Chapitre VI
 
     
 
Épisode 019
 
     
 

Robin fouilla dans le dernier tiroir de son bureau, sortit un coca light, une demi-tablette de chocolat, une cigarette déjà mâchouillée et dans un grincement de roue carrée, propulsa sa chaise près de l’écran.

La première demi-heure défila en accéléré. Robin détestait le ton utilisé par le présentateur, mélange de terreur et de délectation. Il était dans la police depuis quinze ans, mais il ne s’était jamais habitué à l’horreur des faits divers. Ces événements qui grossissaient les rubriques des chiens écrasés, ces drames que les gens oubliaient dès la fin de l’article mais qui bouleversaient des vies.

Dernièrement, la télévision avait largement puisé dans les faits divers pour alimenter des reportages qui se voulaient le reflet d’un quotidien sordide. Le public se rassurait en voyant des drames se passer ailleurs. Alors chacun y allait de son avis, heureux de vivre loin de ces événements monstrueux, fier de constater que dans son entourage, personne n’aurait disjoncté comme ce pauvre bougre de la télé, ce gars qui a pété les plombs. Celui que l’on ne connaît pas et que l’on ne connaîtra jamais.

En deuxième partie d’émission, le journaliste présenta la reconstitution de « l’affaire de la station service » qui avait ému le public il y a cinq ans. Il parla de la petite fille, l’enfant de trois ans qui, depuis le drame, n’avait plus prononcé un mot. Prenant un air de conspirateur, il expliqua que la voix off dans le reportage était celle de Paolo.

- Bien sûr, ce n’est pas vraiment celle de Paolo Calvi, c’est celle de l’acteur qui joue son rôle. Il nous semblait intéressant d’imaginer ce que pensait la victime au moment des faits. Afin de nous aider à cerner l’état d’esprit dans lequel il se trouvait, nous avons récolté des témoignages de gens qui ont bien connu Paolo. Ces personnes ont désiré garder l’anonymat et nous respectons leur choix.

Suivait un monologue sur nos valeurs bafouées par une société en décomposition. Robin saisit la télécommande et le présentateur agité de spasmes muets défila en accéléré. Le pantin retrouva sa voix au moment où Robin remit en mode lecture.
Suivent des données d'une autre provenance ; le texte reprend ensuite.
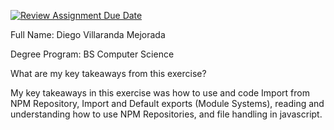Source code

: [![Review Assignment Due Date](https://classroom.github.com/assets/deadline-readme-button-22041afd0340ce965d47ae6ef1cefeee28c7c493a6346c4f15d667ab976d596c.svg)](https://classroom.github.com/a/iUr6FluD)

Full Name: Diego Villaranda Mejorada

Degree Program: BS Computer Science

What are my key takeaways from this exercise?

My key takeaways in this exercise was how to use and code Import from NPM Repository, Import and Default exports (Module Systems), reading and understanding how to use NPM Repositories, and file handling in javascript. 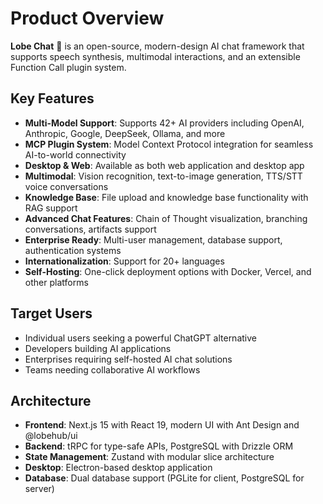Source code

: # Product Overview

**Lobe Chat** 🤯 is an open-source, modern-design AI chat framework that supports speech synthesis, multimodal interactions, and an extensible Function Call plugin system.

## Key Features

- **Multi-Model Support**: Supports 42+ AI providers including OpenAI, Anthropic, Google, DeepSeek, Ollama, and more
- **MCP Plugin System**: Model Context Protocol integration for seamless AI-to-world connectivity
- **Desktop & Web**: Available as both web application and desktop app
- **Multimodal**: Vision recognition, text-to-image generation, TTS/STT voice conversations
- **Knowledge Base**: File upload and knowledge base functionality with RAG support
- **Advanced Chat Features**: Chain of Thought visualization, branching conversations, artifacts support
- **Enterprise Ready**: Multi-user management, database support, authentication systems
- **Internationalization**: Support for 20+ languages
- **Self-Hosting**: One-click deployment options with Docker, Vercel, and other platforms

## Target Users

- Individual users seeking a powerful ChatGPT alternative
- Developers building AI applications
- Enterprises requiring self-hosted AI chat solutions
- Teams needing collaborative AI workflows

## Architecture

- **Frontend**: Next.js 15 with React 19, modern UI with Ant Design and @lobehub/ui
- **Backend**: tRPC for type-safe APIs, PostgreSQL with Drizzle ORM
- **State Management**: Zustand with modular slice architecture
- **Desktop**: Electron-based desktop application
- **Database**: Dual database support (PGLite for client, PostgreSQL for server)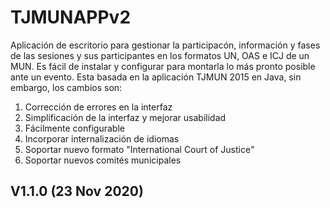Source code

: # TJMUNAPPv2
Aplicación de escritorio para gestionar la participacón, información y fases
de las sesiones y sus participantes en los formatos UN, OAS e ICJ de un MUN.
Es fácil de instalar y configurar para montarla lo más pronto posible ante 
un evento.
Esta basada en la aplicación TJMUN 2015 en Java, sin embargo, los cambios son:
1. Corrección de errores en la interfaz
2. Simplificación de la interfaz y mejorar usabilidad
3. Fácilmente configurable
4. Incorporar internalización de idiomas
5. Soportar nuevo formato "International Court of Justice"
6. Soportar nuevos comités municipales

## V1.1.0 (23 Nov 2020)
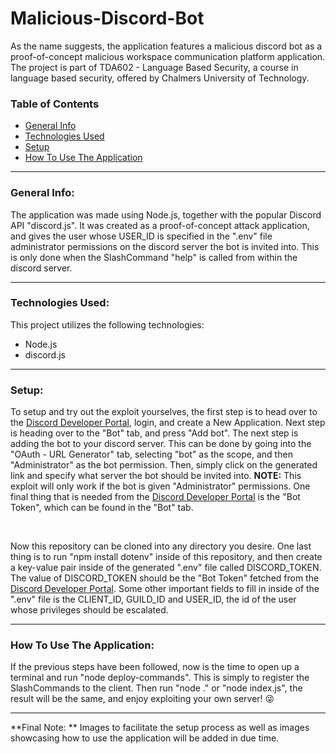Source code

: # Malicious-Discord-Bot
As the name suggests, the application features a malicious discord bot as a proof-of-concept malicious workspace communication platform application. The project is part of TDA602 - Language Based Security, a course in language based security, offered by Chalmers University of Technology.
### Table of Contents
- [General Info](#general-info)
- [Technologies Used](#technologies-used)
- [Setup](#setup)
- [How To Use The Application](#how-to-use-the-application)

___

### General Info:
The application was made using Node.js, together with the popular Discord API "discord.js". 
It was created as a proof-of-concept attack application, and gives the user whose USER_ID is specified in the ".env" file administrator permissions on the discord server the bot is invited into. 
This is only done when the SlashCommand "help" is called from within the discord server.

___

### Technologies Used:
This project utilizes the following technologies:
- Node.js
- discord.js

___

### Setup:
To setup and try out the exploit yourselves, the first step is to head over to the [Discord Developer Portal](https://discord.com/developers/applications), login, and create a New Application. 
Next step is heading over to the "Bot" tab, and press "Add bot". The next step is adding the bot to your discord server. This can be done by going into the "OAuth - URL Generator" tab, selecting "bot" as the scope, and then "Administrator" as the bot permission. Then, simply click on the generated link and specify what server the bot should be invited into. **NOTE:** This exploit will only work if the bot is given "Administrator" permissions. One final thing that is needed from the [Discord Developer Portal](https://discord.com/developers/applications) is the "Bot Token", which can be found in the "Bot" tab.

<br />

Now this repository can be cloned into any directory you desire. One last thing is to run "npm install dotenv" inside of this repository, and then create a key-value pair inside of the generated ".env" file called DISCORD_TOKEN. The value of DISCORD_TOKEN should be the "Bot Token" fetched from the [Discord Developer Portal](https://discord.com/developers/applications).
Some other important fields to fill in inside of the ".env" file is the CLIENT_ID, GUILD_ID and USER_ID, the id of the user whose privileges should be escalated.

___

### How To Use The Application:

If the previous steps have been followed, now is the time to open up a terminal and run "node deploy-commands". This is simply to register the SlashCommands to the client. Then run "node ." or "node index.js", the result will be the same, and enjoy exploiting your own server! :stuck_out_tongue_winking_eye:

___

**Final Note: ** Images to facilitate the setup process as well as images showcasing how to use the application will be added in due time.
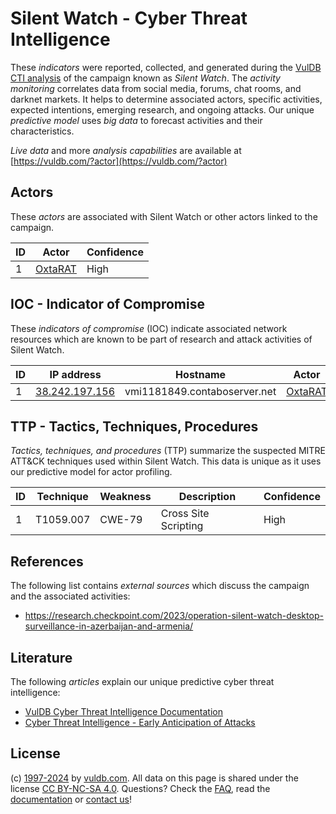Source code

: # Silent Watch - Cyber Threat Intelligence

These _indicators_ were reported, collected, and generated during the [VulDB CTI analysis](https://vuldb.com/?kb.cti) of the campaign known as _Silent Watch_. The _activity monitoring_ correlates data from social media, forums, chat rooms, and darknet markets. It helps to determine associated actors, specific activities, expected intentions, emerging research, and ongoing attacks. Our unique _predictive model_ uses _big data_ to forecast activities and their characteristics.

_Live data_ and more _analysis capabilities_ are available at [https://vuldb.com/?actor](https://vuldb.com/?actor)

## Actors

These _actors_ are associated with Silent Watch or other actors linked to the campaign.

ID | Actor | Confidence
-- | ----- | ----------
1 | [OxtaRAT](https://vuldb.com/?actor.oxtarat) | High

## IOC - Indicator of Compromise

These _indicators of compromise_ (IOC) indicate associated network resources which are known to be part of research and attack activities of Silent Watch.

ID | IP address | Hostname | Actor | Confidence
-- | ---------- | -------- | ----- | ----------
1 | [38.242.197.156](https://vuldb.com/?ip.38.242.197.156) | vmi1181849.contaboserver.net | [OxtaRAT](https://vuldb.com/?actor.oxtarat) | High

## TTP - Tactics, Techniques, Procedures

_Tactics, techniques, and procedures_ (TTP) summarize the suspected MITRE ATT&CK techniques used within Silent Watch. This data is unique as it uses our predictive model for actor profiling.

ID | Technique | Weakness | Description | Confidence
-- | --------- | -------- | ----------- | ----------
1 | T1059.007 | CWE-79 | Cross Site Scripting | High

## References

The following list contains _external sources_ which discuss the campaign and the associated activities:

* https://research.checkpoint.com/2023/operation-silent-watch-desktop-surveillance-in-azerbaijan-and-armenia/

## Literature

The following _articles_ explain our unique predictive cyber threat intelligence:

* [VulDB Cyber Threat Intelligence Documentation](https://vuldb.com/?kb.cti)
* [Cyber Threat Intelligence - Early Anticipation of Attacks](https://www.scip.ch/en/?labs.20201022)

## License

(c) [1997-2024](https://vuldb.com/?kb.changelog) by [vuldb.com](https://vuldb.com/?kb.about). All data on this page is shared under the license [CC BY-NC-SA 4.0](https://creativecommons.org/licenses/by-nc-sa/4.0/). Questions? Check the [FAQ](https://vuldb.com/?kb.faq), read the [documentation](https://vuldb.com/?kb) or [contact us](https://vuldb.com/?contact)!
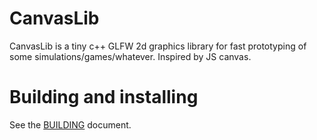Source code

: # CanvasLib

CanvasLib is a tiny c++ GLFW 2d graphics library for fast prototyping of some simulations/games/whatever. Inspired by JS canvas.

# Building and installing

See the [BUILDING](BUILDING.md) document.

<!--
Please go to https://choosealicense.com/licenses/ and choose a license that
fits your needs. The recommended license for a project of this type is the
Boost Software License 1.0.
-->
- . C’est ici que tout a commencé.

Le visage condescendant du commentateur disparut. A sa place, un paysage bucolique s’installa sur le petit écran. Robin connaissait ce coin situé à dix kilomètres au nord de la ville. Une banlieue chic où s’alignaient des rangées de maisons mitoyennes bien proprettes. Un quartier fraîchement sorti de terre, habité par des cadres moyens promus au rang de propriétaires. Côté rue, les allées bordées de fleurs soigneusement triées par couleurs semblaient attendre les visiteurs. Côté jardin, barrières, haies de thuyas, palissades défendaient avec acharnement l’intimité des habitants.

La caméra balaya la rue déserte et s’immobilisa sur le 71. Une maison comme les autres, carrée avec des grandes fenêtres. L’image se figea sur la porte d’entrée jaune pâle.

Robin se cala dans son siège. Un fond de musique poisseuse s’insinua dans son corps comme un ténia dans un organisme vulnérable.